Exercise aim -
Tally every line of the listing below that holds "selected", then give the tally alone.
Data START
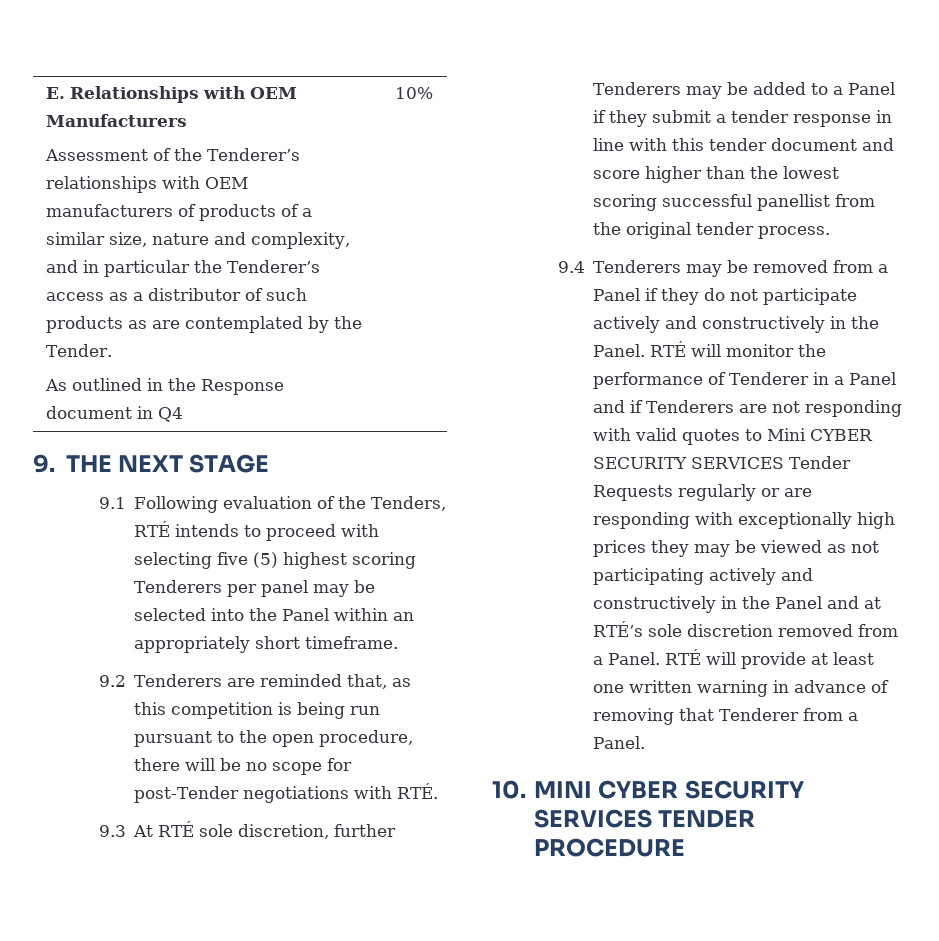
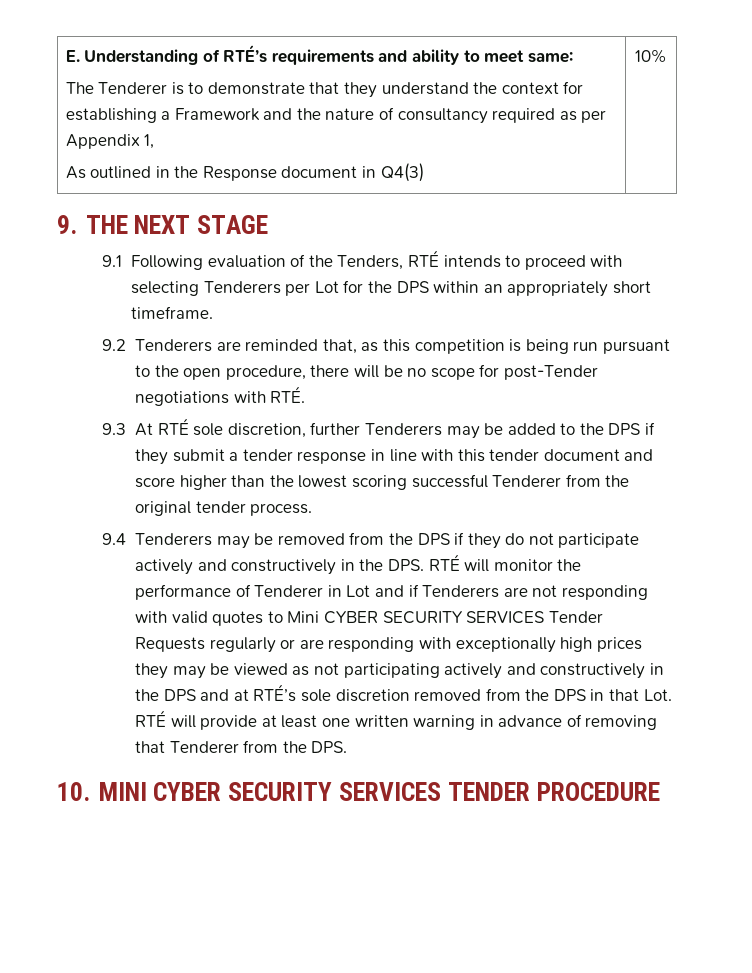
[70,86,298,103] [46,114,188,127] [45,148,301,161] [46,176,249,193] [46,204,313,221] [46,232,351,249] [46,260,321,277] [46,288,308,301] [46,316,363,333] [46,344,113,357] Relationships with OEM Manufacturers // Assessment of the Tenderer’s relationships with OEM manufacturers of products of a similar size, nature and complexity, and in particular the Tenderer’s access as a distributor of such products as are contemplated by the Tender. -> [84,45,573,65] [65,81,584,98] [65,107,607,124] [65,134,155,149] Understanding of RTÉ’s requirements and ability to meet same: // The Tenderer is to demonstrate that they understand the context for establishing a Framework and the nature of consultancy required as per Appendix 1,
[158,407,184,422] Q4 -> [380,163,424,182] Q4(3)
[216,552,416,569] [133,580,375,597] [133,608,329,621] five (5) highest scoring Tenderers per panel may be selected into the Panel -> [203,280,429,296] Tenderers per Lot for the DPS
[832,82,895,95] a Panel -> [579,423,641,435] the DPS
[756,194,830,211] panellist -> [492,475,562,487] Tenderer
[877,264,888,273] [592,288,640,301] a Panel -> [388,533,450,545] the DPS
[592,344,645,357] Panel. -> [387,559,424,571] DPS.
[833,372,896,385] a Panel -> [346,585,371,597] Lot
[774,596,822,609] Panel -> [163,689,196,701] DPS
[592,652,660,665] a Panel. -> [525,689,672,701] the DPS in that Lot.
[847,712,858,721] [592,736,645,749] a Panel. -> [282,741,348,753] the DPS.

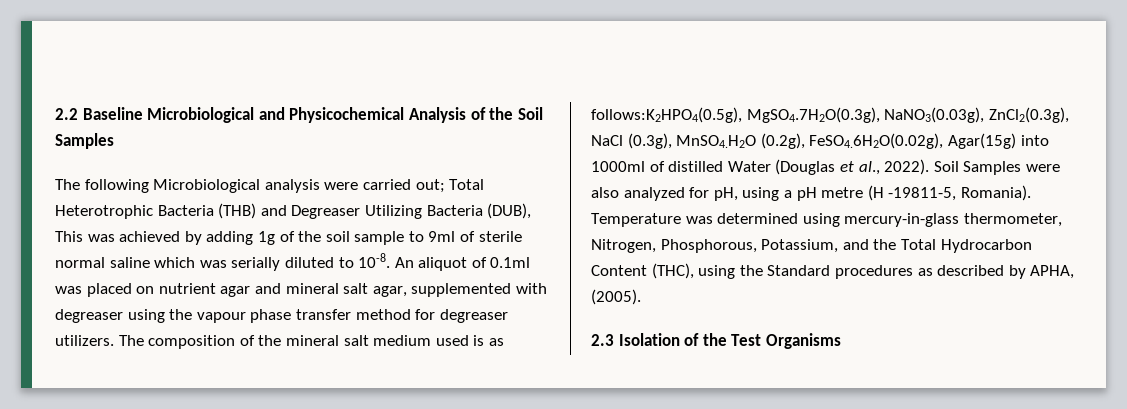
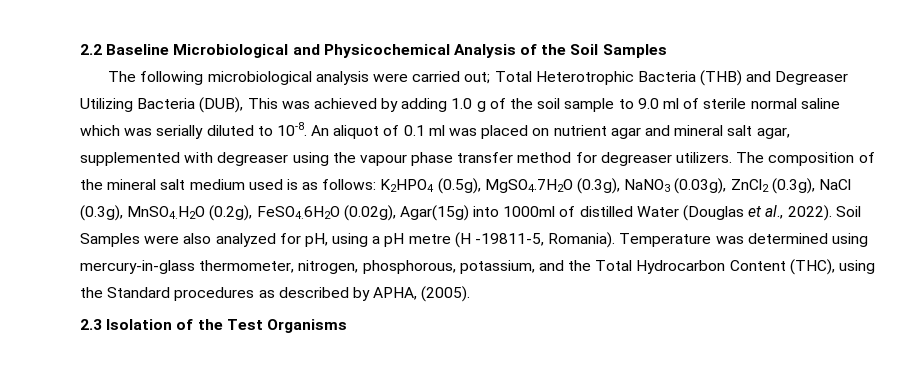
[153,179,261,193] Microbiological -> [207,71,312,85] microbiological
[257,231,275,245] 1g -> [451,98,486,112] 1.0 g
[428,231,456,242] 9ml -> [637,98,679,109] 9.0 ml
[490,257,531,268] 0.1ml -> [403,125,445,136] 0.1 ml
[591,107,1069,123] follows:K2HPO4(0.5g), MgSO4.7H2O(0.3g), NaNO3(0.03g), ZnCl2(0.3g), -> [322,178,815,194] follows: K2HPO4 (0.5g), MgSO4.7H2O (0.3g), NaNO3 (0.03g), ZnCl2 (0.3g),
[809,133,944,149] FeSO4.6H2O(0.02g), -> [256,205,396,221] FeSO4.6H2O (0.02g),
[591,239,839,253] Nitrogen, Phosphorous, Potassium, -> [298,260,535,274] nitrogen, phosphorous, potassium,

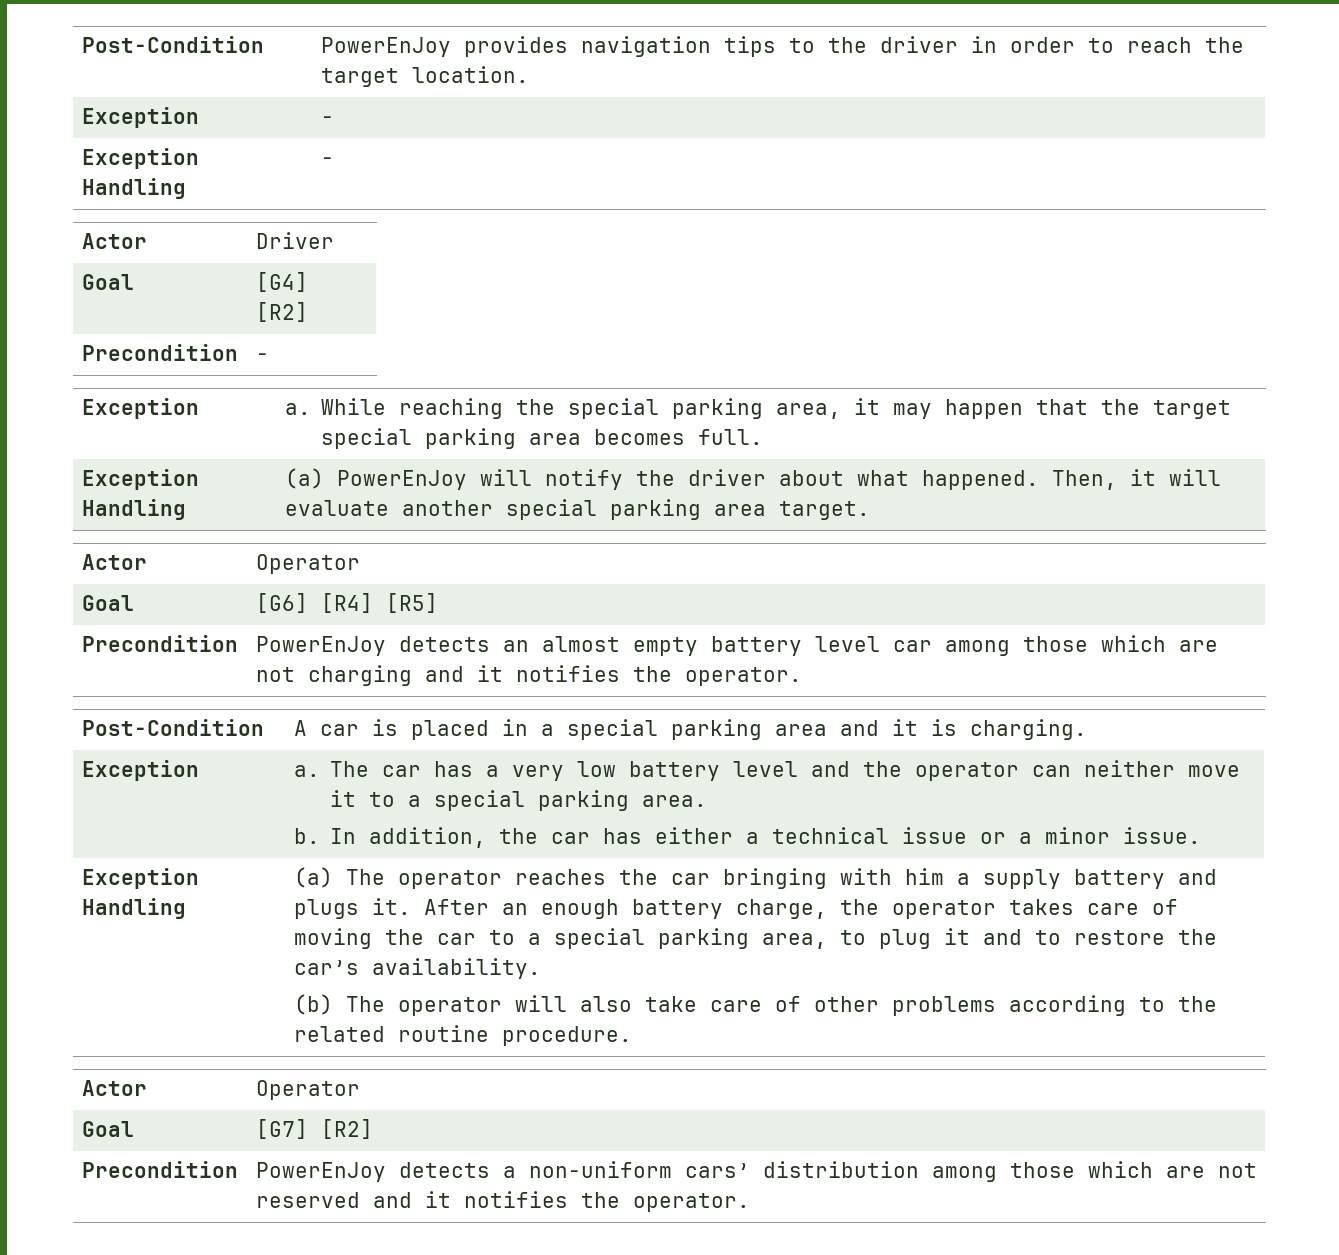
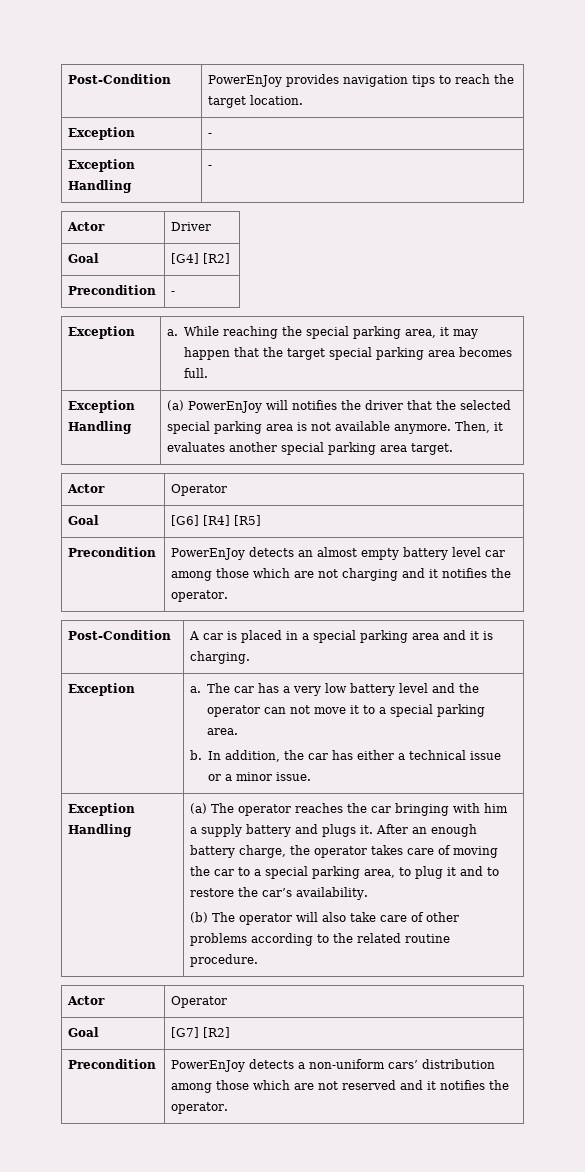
[827,36,1114,53] the driver in order to -> (452, 79) none
[544,469,1221,490] [284,500,389,516] notify the driver about what happened. Then, it will evaluate -> [292,400,512,410] [167,421,504,434] [167,442,226,452] notifies the driver that the selected special parking area is not available anymore. Then, it evaluates
[1083,760,1175,777] neither -> [290,705,311,714] not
Data END
Expected answer -
2